James Giago Davies: It's time to honor our keen Lakota intellect


James Giago Davies

Time to honor keen Lakota intellect
Give the Just-Smart-Enough Clan the boot
By James Giago Davies
Native Sun News Today Columnist
nativesunnews.today

Every year hundreds of talented Lakota athletes bolster basketball rosters all across West River. We marvel at their skill; fans are familiar with their names, their style of play, and their history.

In every one of these schools there is another type of student. He might even be on the basketball team, but he did not make the roster for this other gift he has, because in the Lakota world, that other gift, has far less value than basketball skills.

This can be excused given the society at large thinks about that other gift pretty much the same way. They tend not to like it, don’t trust it, they can’t relate to it, understand it, so they don’t value it, encourage it, and seldom honor it.

To the extent this gift is routinely acknowledged it is only through artistic expression most people can relate to it. Because at least that entertains us, at least that is something we can incorporate into our life without feeling threatened or intimidated by the other gift.

A keen intellect is rare, and you are far less likely to encounter a Lakota with this gift, than you are a skilled ballplayer. More than likely, you won’t even recognize a keen intellect when you meet one, because like the rest of us, most of their activity focuses on the day-in-and-day-out world of school, work, small talk, they aren’t bursting into every room, declaring; “Listen up! I’m the smartest person in here!”
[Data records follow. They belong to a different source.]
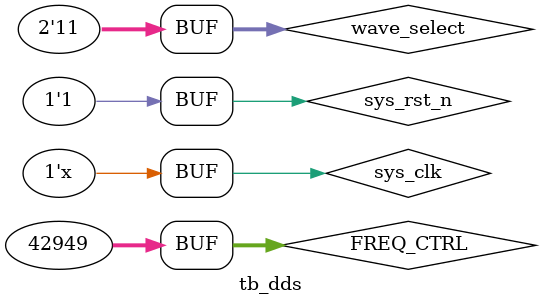
<source format=v>
`timescale  1ns/1ns

module  tb_dds();

//**************************************************************//
//*************** Parameter and Internal Signal ****************//
//**************************************************************//
//wire  define
//reg   define
reg            sys_clk     ;
reg            sys_rst_n   ;
reg         [31:0] FREQ_CTRL; 
reg         [1:0]wave_select;
wire        [7:0]data_out;
//**************************************************************//
//************************** Main Code *************************//
//**************************************************************//
//sys_rst_n,sys_clk,key
initial
    begin
        sys_clk     =  1'b0;
        sys_rst_n   <=  1'b0;
        FREQ_CTRL   <= 32'd42949;//500
        wave_select <=  2'b11;
        #200;
        sys_rst_n   <=   1'b1;
        #10000
        wave_select <=  2'b11;
        #8000000;
        wave_select <=  2'b10;
        #8000000;
        wave_select <=  2'b01;
        #8000000;
        wave_select <=  2'b00;
        #8000000;
        wave_select <=  2'b11;
        #8000000;
    end
always #10 sys_clk = ~sys_clk;

//**************************************************************//
//************************ Instantiation ***********************//
//**************************************************************//
//------------- top_dds_inst -------------
dds   dds_inst
(
    .sys_clk     (sys_clk  ),   //系统时钟,50MHz
    .sys_rst_n   (sys_rst_n ),   //复位信号,低电平有效
    .wave_select (wave_select),   //输出波形选择
    .FREQ_CTRL   (FREQ_CTRL),
    .data_out    (data_out)    //波形输出
);

endmodule

</source>
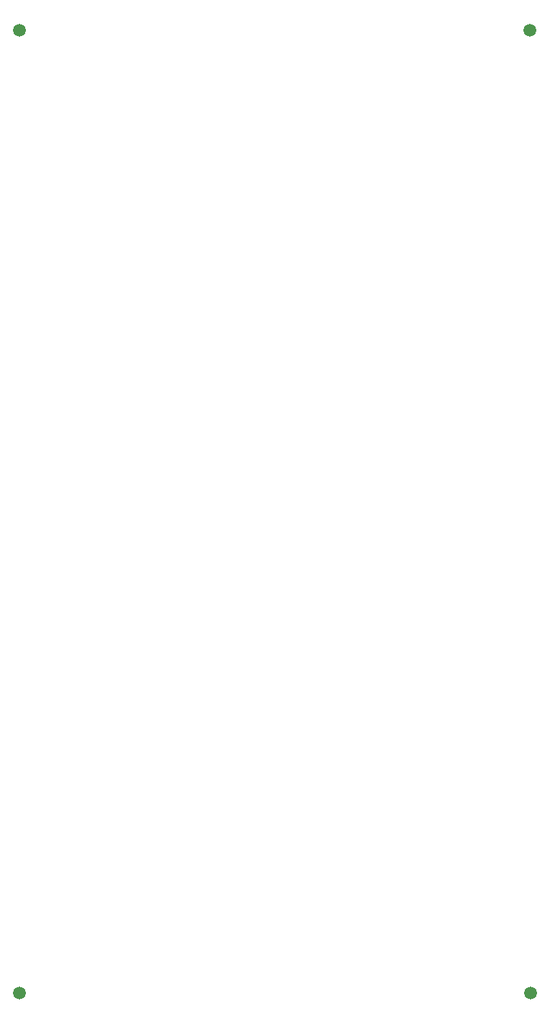
<source format=gbr>
%TF.GenerationSoftware,Altium Limited,Altium Designer,24.6.1 (21)*%
G04 Layer_Color=0*
%FSLAX45Y45*%
%MOMM*%
%TF.SameCoordinates,67D5D49C-F10C-4C33-88A2-04FC769B4017*%
%TF.FilePolarity,Positive*%
%TF.FileFunction,Plated,1,2,PTH,Drill*%
%TF.Part,Single*%
G01*
G75*
%TA.AperFunction,ViaDrill,NotFilled*%
%ADD22C,1.50000*%
D22*
X9426400Y389776D02*
D03*
X3420000Y390000D02*
D03*
X9421600Y11702000D02*
D03*
X3416371Y11699637D02*
D03*
%TF.MD5,295d38a33bbce86d2cdebea826c17342*%
M02*

</source>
Not sure why keen intellect is rare. Seems like every healthy person should be extra smart, just like every healthy grizzly bear has the ability to break your back with a single swipe. But that is not the way it is.

Those who are smart enough to know they are not stupid, but not smart enough to recognize or appreciate the keen intellect when they meet one, are the most dangerous people in our world.

They have enough smarts to get in positions of power and responsibility, to meet and exceed success benchmarks, because they have the numbers, the opportunity, and because most people can understand who they are and what they are about. I call them the Just-Smart-Enough Clan.

Since many keen intellects become academics we can dismiss them as know-it-alls who teach but can’t do. Those who become scientists and writers and artists and great thinkers are removed enough from our everyday lives we assume that they will always be at the far end of a long road, in some far off city, maybe across a wide ocean. And most of the time we are correct in assuming that.